Bi-weekly is probably eating up nutrients as well, you could try less WCs.


----------



## Homer_Simpson (May 10, 2007)

cody6766 said:


> ... I have 55w over 10gal...


That seems to be rather excessive. Imho, you are just asking for algae if you are running 55 watts over 10 gallon. Personally, I would not go over 30 watts, 25 watts may be best. If you are running two tubes, I would set them on a noon-burst. One tube would be programmed to run for 4 hours, with the other tube coming on for another 4 hours so both tubes would only run 4 hours max. If you are limited to one tube or bulb only.
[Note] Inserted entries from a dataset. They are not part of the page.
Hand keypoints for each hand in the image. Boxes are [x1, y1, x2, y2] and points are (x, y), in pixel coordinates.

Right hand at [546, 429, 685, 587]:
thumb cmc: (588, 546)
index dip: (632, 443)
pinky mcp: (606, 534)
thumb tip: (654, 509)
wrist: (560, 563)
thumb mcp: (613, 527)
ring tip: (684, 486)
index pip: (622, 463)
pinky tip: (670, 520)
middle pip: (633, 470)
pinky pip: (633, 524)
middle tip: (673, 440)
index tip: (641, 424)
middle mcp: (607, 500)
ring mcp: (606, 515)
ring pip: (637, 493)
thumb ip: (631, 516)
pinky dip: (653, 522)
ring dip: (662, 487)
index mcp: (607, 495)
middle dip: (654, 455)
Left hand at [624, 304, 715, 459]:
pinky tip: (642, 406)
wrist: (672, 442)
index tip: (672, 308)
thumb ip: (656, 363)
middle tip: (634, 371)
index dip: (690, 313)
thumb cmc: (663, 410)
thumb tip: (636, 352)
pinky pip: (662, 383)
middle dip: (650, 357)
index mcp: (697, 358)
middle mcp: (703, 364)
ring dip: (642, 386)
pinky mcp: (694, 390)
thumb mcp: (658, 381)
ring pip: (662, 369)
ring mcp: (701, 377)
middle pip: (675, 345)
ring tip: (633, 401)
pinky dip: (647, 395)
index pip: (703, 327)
Program it on split photo-period(no more than 7 hours), On for 4 hours off for 4hours and on for 3 hours, then off.

While I am no expert on algae, I have been running my own little experiments to see what gives rise to different types of algae and how best to prevent and resolve breakouts and blooms. While it is true that a combination of things may be involved, I am learning after experimenting on 3 different tanks(with and without C02, with and without fluorish excel, same fert schedules, same water changes, and with same plants and plant mass), that constant high light intensity combined with long duration seem to be the biggest culprit. I know this is not new and some people have probably discovered this in the past. My own observations seem to confirm this.


----------



## mistergreen (Dec 9, 2006)

when there's staghorn, there's some ammonia floating around too. It happens evertime.
ps. i think 20w is best because a 10g tank is so low & small but 25W sounds good too. just provide co2.


----------



## jaidexl (Sep 18, 2006)

mistergreen said:


> when there's staghorn, there's some ammonia floating around too. It happens evertime.
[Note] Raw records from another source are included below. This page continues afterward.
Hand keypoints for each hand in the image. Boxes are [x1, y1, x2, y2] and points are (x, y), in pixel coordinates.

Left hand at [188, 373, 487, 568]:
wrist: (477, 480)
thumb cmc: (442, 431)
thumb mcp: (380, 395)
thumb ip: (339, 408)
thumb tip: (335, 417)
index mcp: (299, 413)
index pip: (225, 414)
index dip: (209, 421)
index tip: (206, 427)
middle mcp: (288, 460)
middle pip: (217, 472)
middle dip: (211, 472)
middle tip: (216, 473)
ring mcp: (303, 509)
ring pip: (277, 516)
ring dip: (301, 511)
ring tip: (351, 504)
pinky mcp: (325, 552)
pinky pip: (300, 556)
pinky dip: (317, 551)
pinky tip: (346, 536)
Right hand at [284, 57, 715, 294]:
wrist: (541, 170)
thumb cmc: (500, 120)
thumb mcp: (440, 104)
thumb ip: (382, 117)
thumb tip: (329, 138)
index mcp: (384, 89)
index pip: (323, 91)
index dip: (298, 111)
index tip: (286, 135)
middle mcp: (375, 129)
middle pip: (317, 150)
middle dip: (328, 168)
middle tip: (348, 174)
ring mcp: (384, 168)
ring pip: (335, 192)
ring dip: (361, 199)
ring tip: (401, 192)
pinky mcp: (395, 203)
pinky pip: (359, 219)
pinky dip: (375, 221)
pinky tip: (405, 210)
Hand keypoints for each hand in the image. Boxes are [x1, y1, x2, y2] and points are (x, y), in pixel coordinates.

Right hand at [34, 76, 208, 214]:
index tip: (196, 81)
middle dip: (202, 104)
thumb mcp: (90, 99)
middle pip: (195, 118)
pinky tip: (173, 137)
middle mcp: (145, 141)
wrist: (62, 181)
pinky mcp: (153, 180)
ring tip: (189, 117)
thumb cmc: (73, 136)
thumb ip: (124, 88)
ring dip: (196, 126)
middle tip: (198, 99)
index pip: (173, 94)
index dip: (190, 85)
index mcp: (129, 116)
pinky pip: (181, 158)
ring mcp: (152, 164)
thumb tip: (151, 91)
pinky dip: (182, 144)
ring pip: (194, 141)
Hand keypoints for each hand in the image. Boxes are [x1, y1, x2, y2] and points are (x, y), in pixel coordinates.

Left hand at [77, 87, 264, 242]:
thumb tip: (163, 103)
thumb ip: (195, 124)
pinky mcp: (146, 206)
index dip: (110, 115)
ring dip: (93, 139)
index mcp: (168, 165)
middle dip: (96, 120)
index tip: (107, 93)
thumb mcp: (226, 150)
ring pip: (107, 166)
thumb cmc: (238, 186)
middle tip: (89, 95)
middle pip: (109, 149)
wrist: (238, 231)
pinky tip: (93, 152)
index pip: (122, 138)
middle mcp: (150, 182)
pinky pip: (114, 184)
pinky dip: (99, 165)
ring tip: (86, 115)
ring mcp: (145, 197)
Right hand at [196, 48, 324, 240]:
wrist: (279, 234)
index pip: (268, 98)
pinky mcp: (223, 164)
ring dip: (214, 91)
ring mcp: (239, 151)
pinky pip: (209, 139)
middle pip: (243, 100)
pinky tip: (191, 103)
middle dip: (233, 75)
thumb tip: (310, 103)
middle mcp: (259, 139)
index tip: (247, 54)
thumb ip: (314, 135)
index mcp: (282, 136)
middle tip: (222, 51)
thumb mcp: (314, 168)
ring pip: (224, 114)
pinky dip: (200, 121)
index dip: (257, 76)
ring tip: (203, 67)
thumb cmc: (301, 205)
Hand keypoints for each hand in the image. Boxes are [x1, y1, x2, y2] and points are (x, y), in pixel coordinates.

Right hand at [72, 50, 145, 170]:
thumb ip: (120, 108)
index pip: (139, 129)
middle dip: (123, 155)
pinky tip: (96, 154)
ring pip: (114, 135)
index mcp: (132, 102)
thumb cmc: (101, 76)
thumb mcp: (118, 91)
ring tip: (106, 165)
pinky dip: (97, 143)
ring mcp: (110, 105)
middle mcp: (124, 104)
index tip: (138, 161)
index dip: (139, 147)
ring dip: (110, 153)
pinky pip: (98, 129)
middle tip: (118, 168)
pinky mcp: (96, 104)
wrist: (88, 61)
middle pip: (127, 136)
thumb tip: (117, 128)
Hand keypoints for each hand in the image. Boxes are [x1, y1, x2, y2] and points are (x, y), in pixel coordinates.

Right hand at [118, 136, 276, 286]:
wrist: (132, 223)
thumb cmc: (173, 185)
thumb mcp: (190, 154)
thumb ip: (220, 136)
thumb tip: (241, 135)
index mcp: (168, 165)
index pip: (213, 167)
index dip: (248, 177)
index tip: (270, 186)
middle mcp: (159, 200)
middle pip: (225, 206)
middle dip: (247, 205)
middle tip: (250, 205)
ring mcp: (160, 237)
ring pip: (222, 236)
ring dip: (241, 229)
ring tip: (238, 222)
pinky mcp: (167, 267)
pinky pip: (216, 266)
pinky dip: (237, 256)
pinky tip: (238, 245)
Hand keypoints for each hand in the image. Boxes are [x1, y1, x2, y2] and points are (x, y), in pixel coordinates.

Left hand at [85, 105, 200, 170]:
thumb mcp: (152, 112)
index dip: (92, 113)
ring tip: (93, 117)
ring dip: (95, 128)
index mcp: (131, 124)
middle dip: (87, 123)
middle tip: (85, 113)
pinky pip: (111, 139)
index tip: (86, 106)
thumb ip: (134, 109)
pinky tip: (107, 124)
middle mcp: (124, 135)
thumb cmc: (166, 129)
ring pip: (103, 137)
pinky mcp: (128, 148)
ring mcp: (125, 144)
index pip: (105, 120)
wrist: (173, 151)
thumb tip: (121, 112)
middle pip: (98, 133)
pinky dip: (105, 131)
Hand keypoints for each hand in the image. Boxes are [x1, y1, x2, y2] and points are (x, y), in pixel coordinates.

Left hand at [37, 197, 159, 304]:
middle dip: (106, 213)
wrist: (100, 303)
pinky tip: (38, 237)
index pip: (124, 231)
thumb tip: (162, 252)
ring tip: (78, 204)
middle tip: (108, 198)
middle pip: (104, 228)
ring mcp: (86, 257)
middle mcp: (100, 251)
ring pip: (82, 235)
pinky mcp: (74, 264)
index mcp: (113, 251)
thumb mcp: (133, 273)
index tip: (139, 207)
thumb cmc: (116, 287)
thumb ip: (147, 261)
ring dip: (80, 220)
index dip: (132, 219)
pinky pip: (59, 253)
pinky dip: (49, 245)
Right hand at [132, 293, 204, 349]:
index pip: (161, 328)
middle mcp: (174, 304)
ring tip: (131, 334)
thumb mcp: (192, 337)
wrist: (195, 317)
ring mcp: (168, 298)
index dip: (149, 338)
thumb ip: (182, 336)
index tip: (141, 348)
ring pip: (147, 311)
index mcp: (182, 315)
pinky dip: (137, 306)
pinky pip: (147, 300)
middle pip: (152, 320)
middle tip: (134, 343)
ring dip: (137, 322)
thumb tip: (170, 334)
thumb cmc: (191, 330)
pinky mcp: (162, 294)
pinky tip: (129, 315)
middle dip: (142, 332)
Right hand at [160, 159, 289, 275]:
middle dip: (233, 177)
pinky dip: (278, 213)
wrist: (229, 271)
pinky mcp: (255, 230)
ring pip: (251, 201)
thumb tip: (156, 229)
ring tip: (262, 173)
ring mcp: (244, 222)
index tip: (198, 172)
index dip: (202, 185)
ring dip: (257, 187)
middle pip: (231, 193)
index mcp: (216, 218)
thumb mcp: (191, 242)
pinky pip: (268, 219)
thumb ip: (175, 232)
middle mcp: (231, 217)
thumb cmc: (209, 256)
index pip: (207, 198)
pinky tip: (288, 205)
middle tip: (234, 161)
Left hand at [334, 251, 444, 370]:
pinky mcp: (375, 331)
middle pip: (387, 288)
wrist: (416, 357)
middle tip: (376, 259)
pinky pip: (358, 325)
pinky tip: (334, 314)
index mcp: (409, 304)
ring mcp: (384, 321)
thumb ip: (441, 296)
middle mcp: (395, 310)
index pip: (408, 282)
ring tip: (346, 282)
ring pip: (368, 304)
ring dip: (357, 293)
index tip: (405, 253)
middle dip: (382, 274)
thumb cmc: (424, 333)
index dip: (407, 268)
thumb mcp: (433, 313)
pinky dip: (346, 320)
I wouldn't doubt that either. Bi-weekly changes is probably contributing by throwing the balance off or not allowing a cycle to complete. This tank just needs some stability and another light.

Cody, when you say bi-weekly, do you mean twice a week or every other week? I take it as the former.


----------



## zergling (May 16, 2007)

is this the 10g on your sig? What kind of lights are those?

It could be too much light for a diy co2 setup and/or could be ammonia levels triggering the staghorn bloom....


----------



## RoseHawke (Mar 10, 2004)

Technically bi-weekly would be every other week (payday's on a bi-weekly schedule ,) _semi_-weekly would be twice a week. The same difference as bi-annual and semi-annual. Something to add to your trivia cache!


----------



## jaidexl (Sep 18, 2006)

RoseHawke said:


> Something to add to your trivia cache!


Haha, thanks Cindy. I was worried they were being done twice a week.


----------



## cody6766 (Mar 15, 2007)

oops, kinda forgot about this thread.

the pic in my sig is an old pic from several months ago. The 55w was done in a simlar manner, though. I now have a single 20w c/f bulb in one of those silver fixtures pictured as of 2 weeks ago

by bi-weekly I mean I normally change the water every 2 weeks. I have very little bio-load (a few ottos and a couple tetras) and lots of plants, so I thought it'd be fine every 2. No test kit though, so I'm flying blind. 

I tried excell spot treatment and had no change in growth. the crap is everywhere, but especially in my HM lawn in the front. I have also cut down on my feeding and upped my co2 in the water. Again, no checker, but i have a more efficient 'diffuser.' It got to the point of fish gasping at the surface, so I know there's been an increase (they're out of the tank now). It's not really visually distracting from afar, but up close you can see it and it's on everything so I can't move plants from one tank to another.


----------



## mistergreen (Dec 9, 2006)

do more excel... it seems to work great with staghorn.


----------



## RoseHawke (Mar 10, 2004)

I have _heard_ that Amano shrimp will eat the stuff, but that's hearsay. I have no direct experience with that solution.


----------